Independent bottlings have a way of revealing distilleries that the big blending houses would rather keep quiet. Braeval is one of those names — a Speyside workhorse that rarely sees the spotlight as a single malt, which makes any solo release worth paying attention to. This 16-year-old expression from Gleann Mòr's Rare Find series is bottled at a formidable 62% ABV, cask strength, with a bourbon barrel finish. At £118, it sits in that interesting middle ground where you're paying for genuine age and an uncompromising bottling strength without the collector's premium that inflates so many independent releases these days.
What strikes me immediately about this whisky is the confidence of the presentation. Cask strength at 62% is not for the faint-hearted, and Gleann Mòr have clearly decided to let the spirit speak for itself — no dilution, no hedging. A bourbon finish on a Speyside malt of this age suggests the bottler was chasing a particular profile: those classic American oak notes of vanilla and gentle sweetness layered over whatever character sixteen years in wood have built. It is an approach I tend to respect. Let the cask do its work, then get out of the way.
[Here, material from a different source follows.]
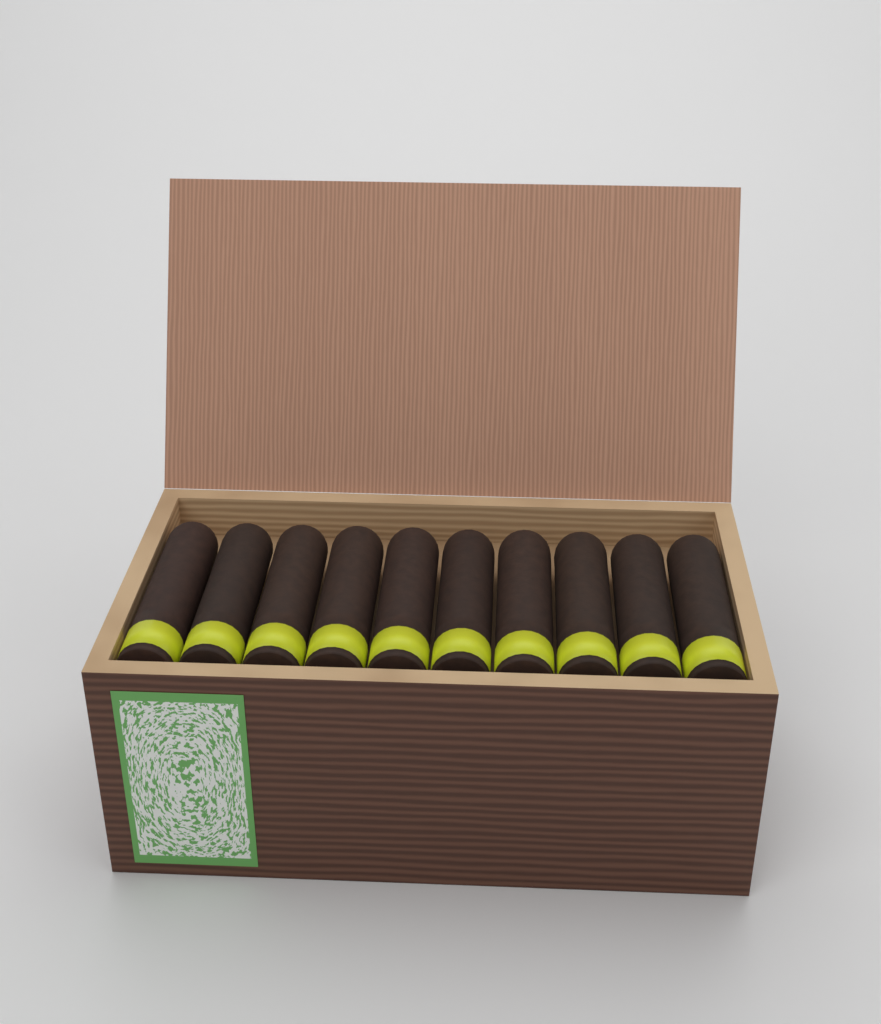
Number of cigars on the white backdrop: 10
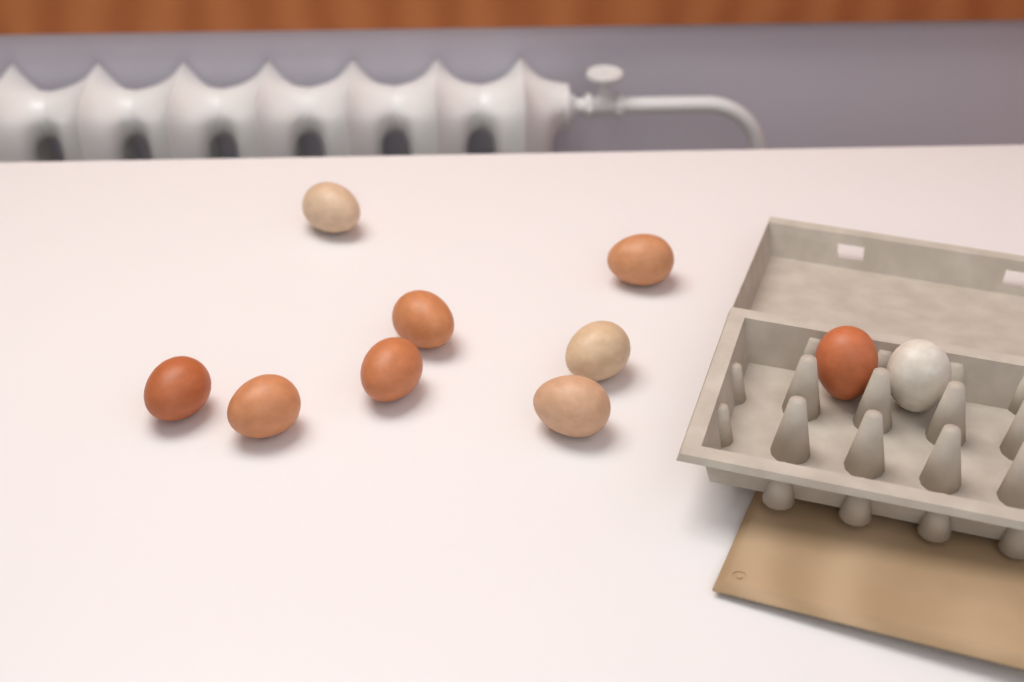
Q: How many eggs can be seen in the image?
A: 10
Braeval sits high in the Braes of Glenlivet, and while its output has historically disappeared into blended Scotch, the few independent bottlings that surface tend to reward the curious drinker. A Speyside single malt with this kind of age statement and bottling strength is increasingly uncommon at this price point. The market has moved, and not in the consumer's favour. Finding a 16-year-old cask strength malt under £120 feels like something of a quiet victory.
Tasting Notes
I'll be honest — with a whisky at this strength, your experience will shift dramatically depending on how you approach it. Neat, this will be intense and demanding. With a few drops of water, expect it to open considerably. The bourbon finish should bring warmth and a certain roundness that complements the typically clean, slightly fruity character associated with Speyside malts of this style. I would encourage anyone picking up a bottle to spend time with it over several sessions. Cask strength whisky rewards patience.
The Verdict
This is a whisky that earns its place on the shelf through substance rather than spectacle. Sixteen years of maturation, an honest cask strength bottling, and a price that hasn't been inflated beyond reason — Gleann Mòr have put together a release that respects both the spirit and the drinker's wallet. I'm scoring this an 8.3 out of 10. It loses nothing for being unfamiliar; if anything, the relative obscurity of Braeval as a single malt makes this more interesting, not less. You're getting a genuine Speyside malt with real age, real strength, and real character. That is harder to find than it should be.
Best Served
Pour it neat first — always — then add water slowly, a few drops at a time. At 62%, this whisky will transform with dilution, and finding your preferred balance is half the pleasure. A teaspoon of water is a sensible starting point. If you're feeling adventurous, this strength and bourbon-cask profile would make a tremendous Highball with good soda water, though I suspect most buyers will want to savour it slowly. A proper Glencairn glass, no ice, an unhurried evening.